The TSE Small Tick Program – Impact And Consequences For Japan
With Firas Hadj Taieb, Head of Product Solutions, Execution Services, Nomura and Gael Vasseur, Head of Products Strategy, Execution Services, Nomura
The Small Tick Program introduced by the Tokyo Stock Exchange (TSE) between January 2014 and September 2015 has deeply modified Japan’s market microstructure and the way domestic and international investors interact. Launched in three phases, the program progressively reduced the tick size of TSE stocks by a significant factor of 2-10 times.

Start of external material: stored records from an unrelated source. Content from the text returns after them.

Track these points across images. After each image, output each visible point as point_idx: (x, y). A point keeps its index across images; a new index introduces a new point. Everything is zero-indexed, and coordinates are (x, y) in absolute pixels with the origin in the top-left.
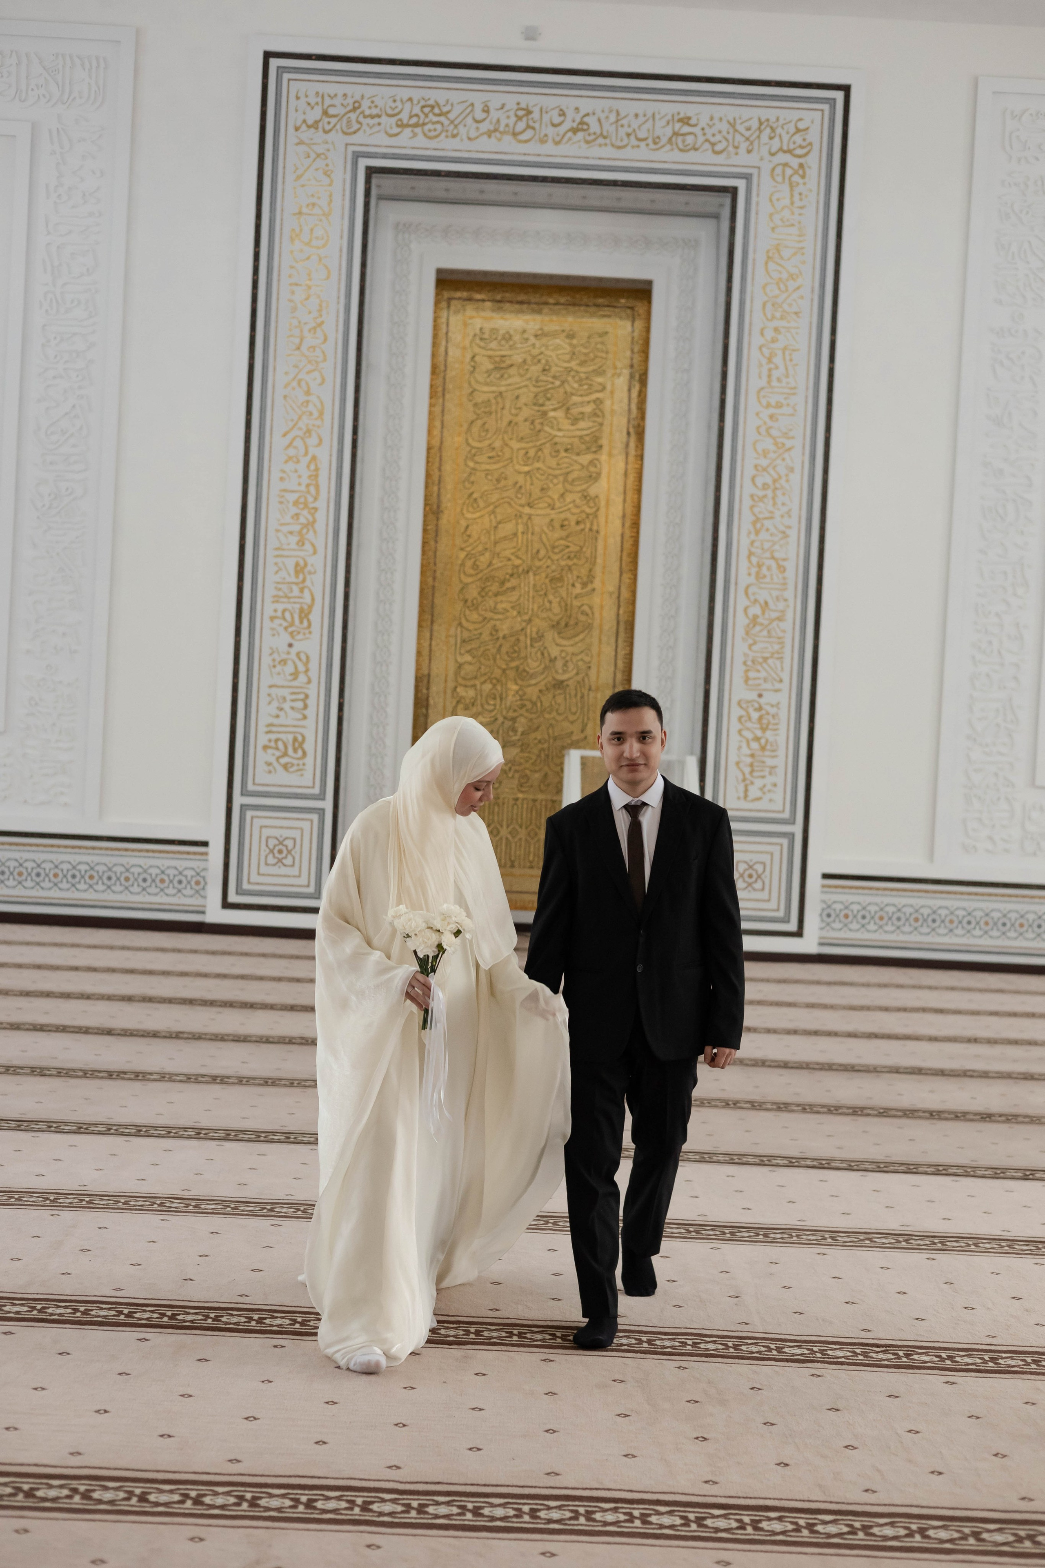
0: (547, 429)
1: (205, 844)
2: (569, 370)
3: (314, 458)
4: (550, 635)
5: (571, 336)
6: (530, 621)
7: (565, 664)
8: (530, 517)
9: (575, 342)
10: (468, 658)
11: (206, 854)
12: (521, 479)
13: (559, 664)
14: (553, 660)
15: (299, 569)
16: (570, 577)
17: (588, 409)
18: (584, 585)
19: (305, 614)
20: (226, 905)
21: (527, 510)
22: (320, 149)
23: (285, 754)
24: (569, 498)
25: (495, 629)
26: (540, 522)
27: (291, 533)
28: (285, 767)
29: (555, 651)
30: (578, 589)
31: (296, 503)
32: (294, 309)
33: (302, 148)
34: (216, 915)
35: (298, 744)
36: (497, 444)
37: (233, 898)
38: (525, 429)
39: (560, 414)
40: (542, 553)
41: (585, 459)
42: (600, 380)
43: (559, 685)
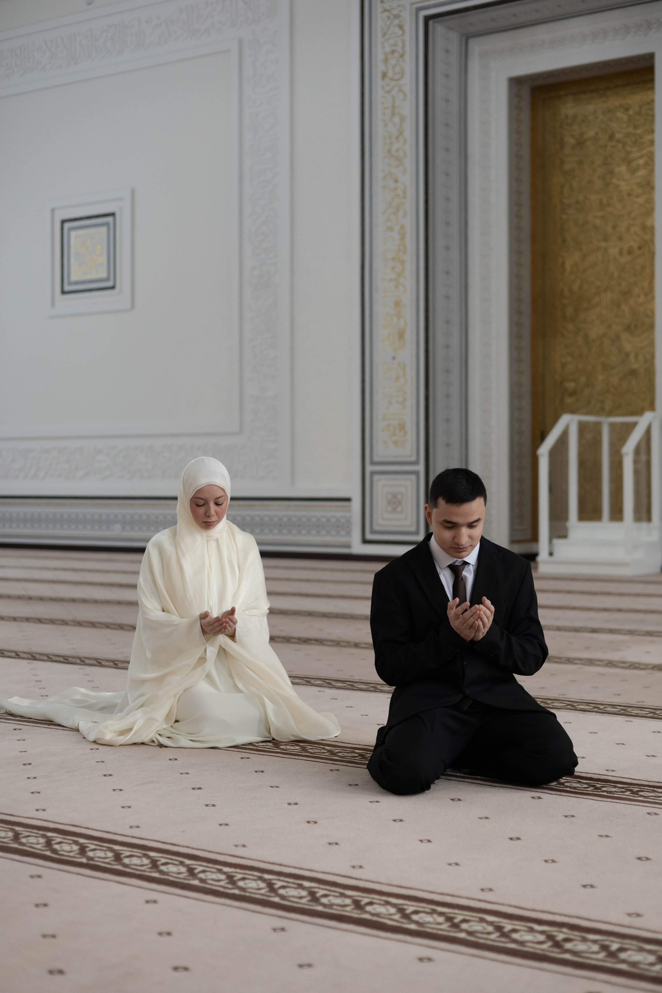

Before the TSE changes, alternative venues had significantly smaller tick sizes than the TSE, which allowed market makers to quote within the TSE spread and attract liquidity by naturally providing investors with price improvement. At this time, PTS volumes were above 9% of TSE while dark pools claimed around 6%. The overall market share of alternative venues was growing. On the TSE, because the tick sizes were large there were significant price jumps between each quote, and relatively large spreads. These induced traders to wait, so the queue on the exchange was very important and many algos were tuned for patience.
After the tick size change, TSE spreads shrank by about 65%, helping to reduce some of the trading costs. The liquidity that was accumulated (i.e. the orders queued) at the few price levels available before the change began to spread across several more granular levels.
Traders can now choose where they want to execute, among multiple prices. In addition, sending the whole order at one price level is often no longer an option as the market can detect the order, increasing the chances of adverse price movements.
With every microstructure change, the trading environment is impacted and investors need time to adjust.
We believe that the participants most affected by the changes were market makers, who faced smaller spreads and higher intraday tick level volatility, creating more challenging market conditions to provide liquidity on the TSE. At the same time, flow to PTS venues decreased as the price improvement incentive for investors also diminished. Meanwhile, investors faced liquidity issues as the visible liquidity shrank. However, they welcomed these changes as trading costs decreased.
While HFT firms were recalibrating their models and adjusting their strategies, Nomura enhanced client algos and included new features to take advantage of the new microstructure (smaller spreads, thinner order book, higher tick volatility). Improvements in the logic had to ensure that the algos perform as well as before for the stocks with unchanged tick sizes, while allowing a very different behaviour for the stocks affected. Various features, such as advanced order placement preventing information leakage during TSE order placing, revised signals and logics to take liquidity, new logic to interact with dark pools, and a focus on impact reduction instead of spread cost savings were required after the TSE tick changes. In particular, examinations of multiple price levels and introductions of artificial intelligence signals were implemented to help traders capture small price movements and forecast them in the coming minutes.
Now that the microstructure is stable, investors are evolving, liquidity is coming back on to PTS and dark venues, and volumes are increasing.
Traditionally, domestic asset managers used VWAP as the main trading benchmark. It is passive in nature and has a relatively low impact by spreading the order during the whole day. On the other hand, international investors often use arrival price as their benchmark for better control of the execution price and avoidance of market risk. However, this accelerates the execution pace and controlling market impact becomes more important.
Whatever the benchmark used, Institutional Investors including the Japanese buy-side constantly express a need for liquidity, especially as the markets get faster, while tick sizes, spreads and the order book get thinner. Finding additional sources of liquidity and blocks is their first priority. However, the price difference based on varying benchmarks complicates this search for natural liquidity and, despite a common need for liquidity, often posts a challenge for brokers to help domestic and international investors to interact with each other.
In recent months, a convergence has begun and certain domestic Japanese portfolio managers are now switching to the arrival price benchmark and Nomura is helping them during this transition. Domestic and international investors’ trading patterns are aligning, especially in the way traders use dark pools. Investors appreciate dark pools as a means to reduce the volume executed on the main board and limit market impact. Moreover, when spreads are small, the cost saving is less relevant than the overall pressure they put on the price on the main exchange.
Domestic asset managers are now actively moving to a more aggressive style. If they see an opportunity to cross a whole order in a dark pool, they will do so while trying to execute on the exchange. That opens the door to more and larger blocks available in the dark pool which is what offshore investors have been looking for.
Future of the markets
After a long period of recurring changes, Japanese microstructure is expected to stay stable. Circuit breakers and short selling regulations that could affect the microstructure have also been recently modified. Overall, circuit breakers have been in place for some time in the Japanese market. Similar to other regions, the Japanese regulators are currently reviewing the status of electronic trading in line with the introduction of Europe’s MiFID II regulations. Electronic trading’s omnipresence justifies regular, accurate assessments of how electronic flow is managed, who are the main players and what risk controls are in place to ensure healthy markets.